Good, but not quite the champ

They may be labelled "ICT champions" but, please, don't call them that.

They don't like it and want a more appropriate title since any talk of champions is immediately dismissed by colleagues.

Three years into the masterclass initiative to create a cadre of skilled, enthusiastic teachers with vision and technical know-how in ICT, researchers have once again confirmed that the 650 who are on the programme are making an impact in schools. Initial findings last year showed positive support for its progress.

Other major ICT initiatives, including the supply of digital cameras and whiteboards, are helping to change the outlook on new technology but the Learning and Teaching Scotland-led masterclasses are contributing to the cultural change, according to the George Street Research agency's study for the Scottish Executive.

Nearly eight out of 10 teachers (78 per cent) on the masterclass programme believe it has a catalytic effect on the use of ICT.

The researchers note: "While loath to regard themselves as ICT champions, masterclassers are active in a wide range of champion activity, albeit that this is still more evident within schools than within their own local authority area or outwith the area.
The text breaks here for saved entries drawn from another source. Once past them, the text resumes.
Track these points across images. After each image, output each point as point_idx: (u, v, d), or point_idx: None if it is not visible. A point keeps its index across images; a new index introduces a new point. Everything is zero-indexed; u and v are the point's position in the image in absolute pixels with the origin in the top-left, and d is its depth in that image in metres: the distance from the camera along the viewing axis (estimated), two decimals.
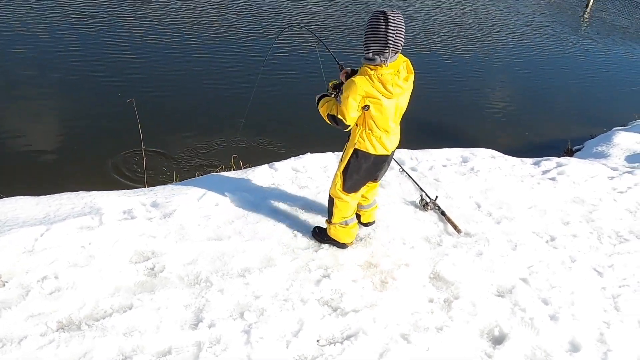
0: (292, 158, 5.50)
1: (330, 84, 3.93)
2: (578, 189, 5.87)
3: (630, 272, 4.63)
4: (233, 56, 10.63)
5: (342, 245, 4.28)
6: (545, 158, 6.68)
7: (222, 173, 5.39)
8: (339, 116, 3.63)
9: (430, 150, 6.36)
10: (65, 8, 11.61)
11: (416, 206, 5.00)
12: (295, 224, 4.44)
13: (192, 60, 10.14)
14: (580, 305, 4.11)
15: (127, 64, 9.58)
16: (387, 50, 3.43)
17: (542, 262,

"Masterclassers are most likely to say they have had an impact on the use of equipment in schools and to have improved knowledge about ICT but some are also influential on policy and developing best practice."

Meetings for masterclassers run every two months while just over one in two teachers on the programme use the online facility to exchange ideas and good practice. More should do so, the researchers advise. They conclude that masterclassers need more support and opportunities to meet up. Many feel isolated.